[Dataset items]
================================

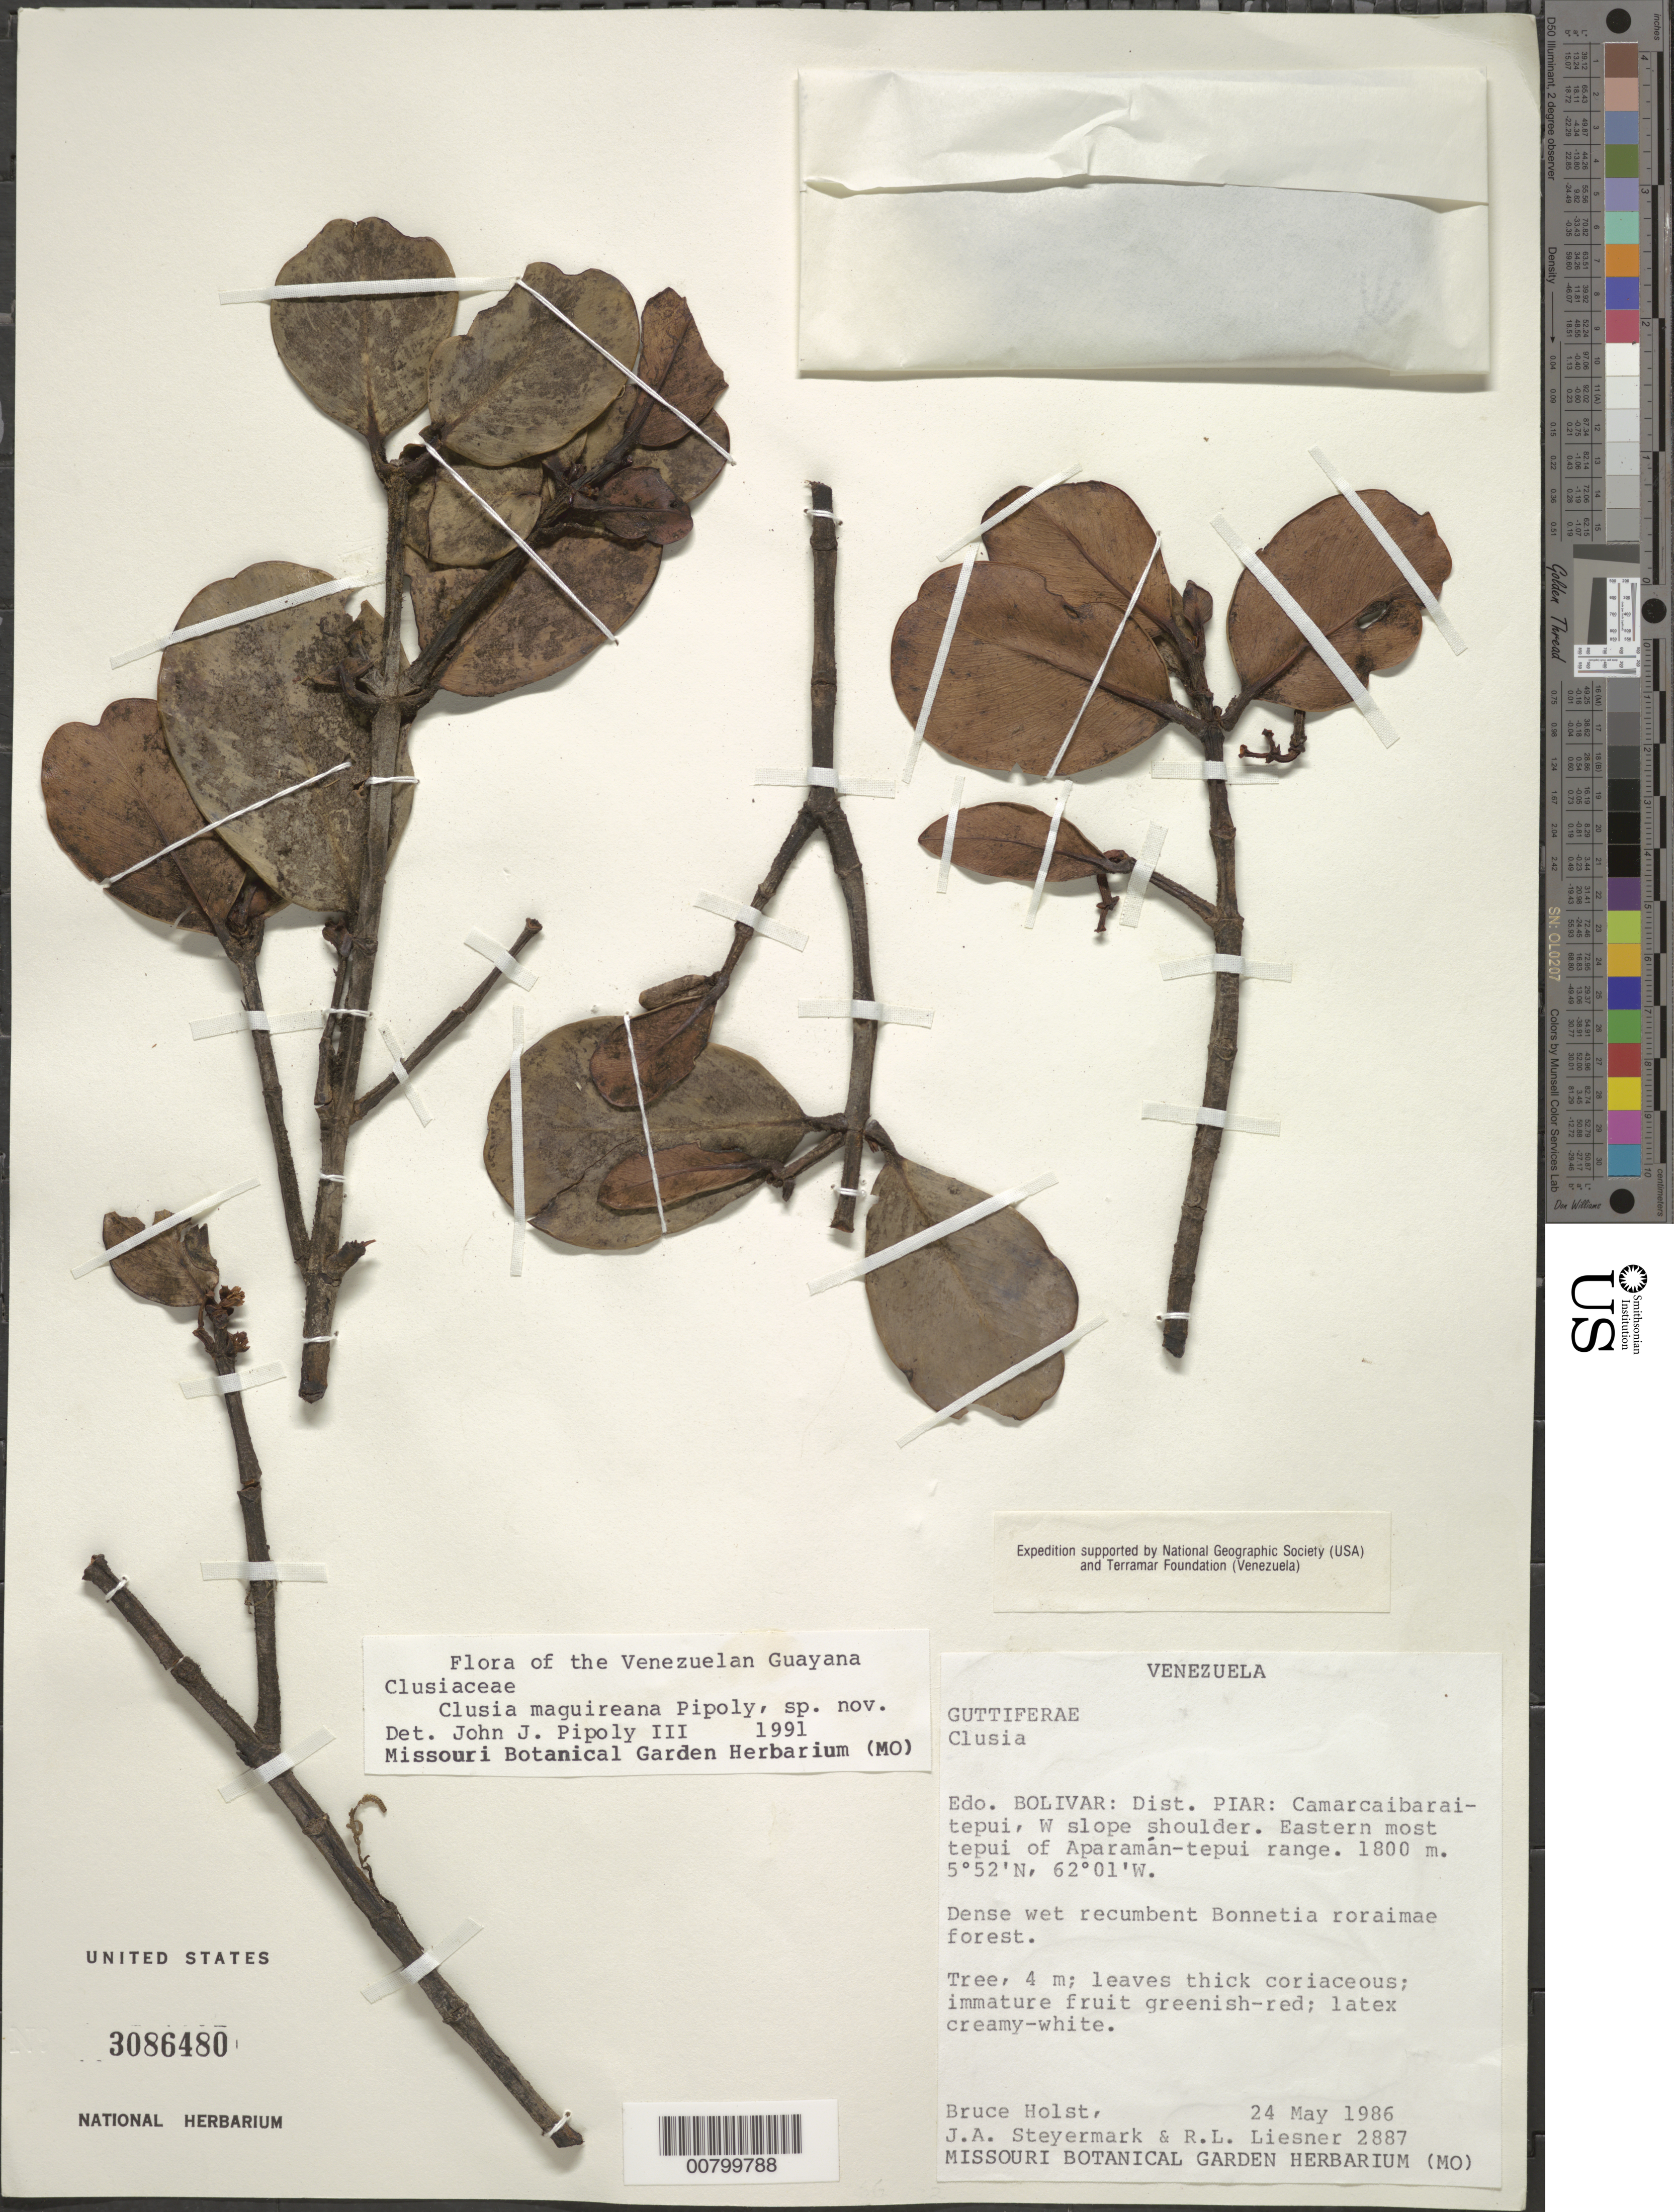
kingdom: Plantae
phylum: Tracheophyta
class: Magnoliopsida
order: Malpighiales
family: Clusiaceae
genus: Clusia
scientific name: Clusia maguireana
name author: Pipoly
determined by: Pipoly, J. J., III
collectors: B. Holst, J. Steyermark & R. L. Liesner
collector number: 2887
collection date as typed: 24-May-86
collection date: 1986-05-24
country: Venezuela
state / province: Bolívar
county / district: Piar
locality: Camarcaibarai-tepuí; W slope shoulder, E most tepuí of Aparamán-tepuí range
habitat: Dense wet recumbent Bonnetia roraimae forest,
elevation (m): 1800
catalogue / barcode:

================================

Render each line of the records as a Markdown table with two columns, Row for the row number and Field for the line, skipping any blank lines. Leave the pictures out of the table.

| Row | Field |
|---|---|
| 1 | kingdom: Plantae |
| 2 | phylum: Tracheophyta |
| 3 | class: Magnoliopsida |
| 4 | order: Malpighiales |
| 5 | family: Clusiaceae |
| 6 | genus: Clusia |
| 7 | scientific name: Clusia maguireana |
| 8 | name author: Pipoly |
| 9 | determined by: Pipoly, J. J., III |
| 10 | collectors: B. Holst, J. Steyermark & R. L. Liesner |
| 11 | collector number: 2887 |
| 12 | collection date as typed: 24-May-86 |
| 13 | collection date: 1986-05-24 |
| 14 | country: Venezuela |
| 15 | state / province: Bolívar |
| 16 | county / district: Piar |
| 17 | locality: Camarcaibarai-tepuí; W slope shoulder, E most tepuí of Aparamán-tepuí range |
| 18 | habitat: Dense wet recumbent Bonnetia roraimae forest, |
| 19 | elevation (m): 1800 |
| 20 | catalogue / barcode: |